Les deux femmes dans la vie de Laszlo:
Zsofia (Raffey Cassidy) et, à droite, Erzsebet (Felicity Jones). DR
Reste peut-être que la séquence finale, en forme d’épilogue, sonne un peu comme une pub pour Venise. C’est là qu’en 1980 se tient effectivement la première exposition internationale d’architecture sous le titre La présence du passé. C’est cet intitulé que le film reprend pour l’exposition commémorative en l’honneur de la carrière de Laszlo Toth.
A propos du titre qui peut résonner bizarrement pour un spectateur francophone, il convient de dire que le brutalisme auquel il fait référence est un style architectural qui a connu une grande popularité des années 1950 aux années 1970 avant de décliner peu à peu. Il se distingue notamment par la répétition de certains éléments comme les fenêtres, par l’absence d’ornements et le caractère brut du béton. Le « béton brut » est le terme employé par Le Corbusier, qui voit dans ce matériau de construction un aspect sauvage, naturel et primitif lorsqu’il est utilisé sans transformation. Les structures brutalistes se composent de formes géométriques massives et anguleuses qui frappent par leur répétition. Le brutalisme milite pour la réunion des fonctions dans les bâtiments, mais avec des espaces clairement distincts les uns des autres.
Brady Corbet et sa coscénariste Mona Fastvold se sont découverts une fascination pour l’architecture brutaliste : « Pour nous, la condition psychologique de l’après-guerre et son architecture, dont le brutalisme, sont liées (…) Nous avons vu de la poésie dans l’utilisation de matériaux développés pour survivre à la guerre, dans les bâtiments d’habitation et d’entreprise des années 50 et 60, par des architectes tels que Marcel Breuer et Le Corbusier. »

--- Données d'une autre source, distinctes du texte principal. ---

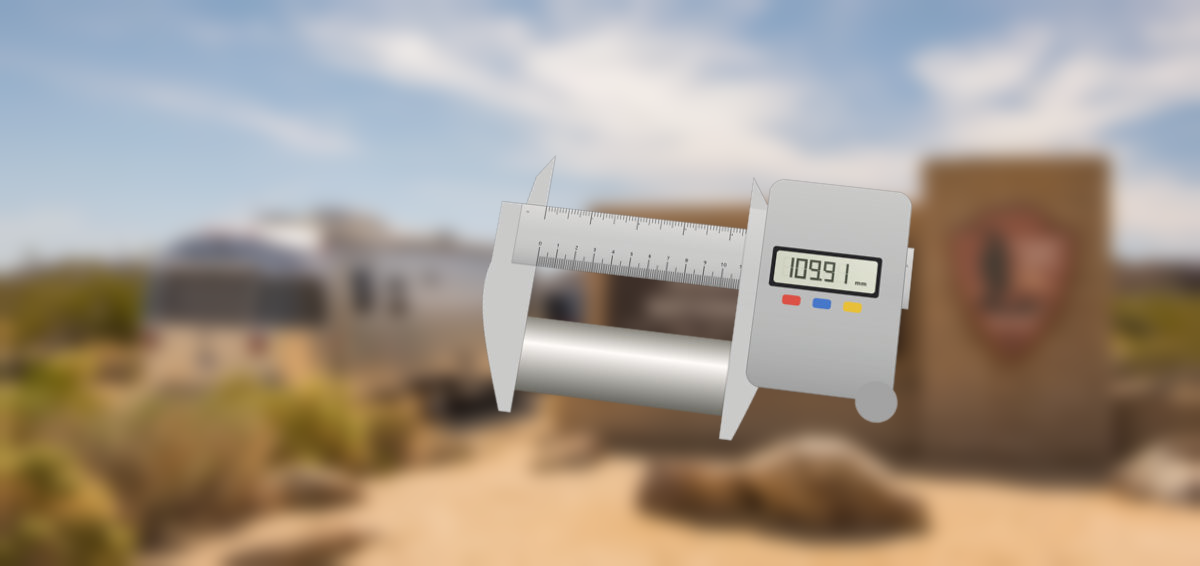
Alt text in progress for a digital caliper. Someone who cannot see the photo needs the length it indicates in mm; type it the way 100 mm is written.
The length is 109.91 mm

Enfin The Brutalist que son auteur voit comme un film historique dans lequel les personnages sont le produit de circonstances, est porté par une remarquable distribution : Felicity Jones (Erzsebet), Raffey Cassidy (Zsofia), Alessandro Nivola (Attila), Stacy Martin (Maggie Lee) et bien entendu l’excellent Guy Pearce, découvert il y a longtemps dans L.A. Confidential (1997), qui campe un Van Buren séduisant et trouble. Pour faire bonne mesure, le film s’offre aussi sa (petite) polémique IA à propos de l’accent hongrois d’Adrien Brody. Mais cela n’enlève rien à la prestation du comédien, tour à tour exalté, rebelle et abattu. En 2002, Adrien Brody était devenu, à 29 ans, le plus jeune acteur à décrocher l’Oscar du meilleur acteur pour son interprétation du compositeur polonais Wladyslaw Szpilman dans Le pianiste de Roman Polanski. Il ajoute, ici, avec Toth, une nouvelle page à son brillant parcours…
Notons enfin que l’un des premiers décrets signés par Donald Trump le jour de son investiture en janvier portait sur l’architecture. Le président américain y exprimait sa volonté que les bâtiments officiels soient à présent construits selon des normes esthétiques plus « traditionnelles, régionales et classiques ». Une critique à peine déguisée à l’encontre de plusieurs bâtiments américains de style brutaliste comme la mairie de Boston…
THE BRUTALIST Drame (USA – 3h35) de Brady Corbet avec Adrien Brody, Felicity Jones, Guy Pearce, Joe Alwyn, Raffey Cassidy, Stacy Martin, Emma Laird, Isaach de Bankolé, Alessandro Nivola, Ariane Labed, Michael Epp, Jonathan Hyde. Dans les salles le 12 février.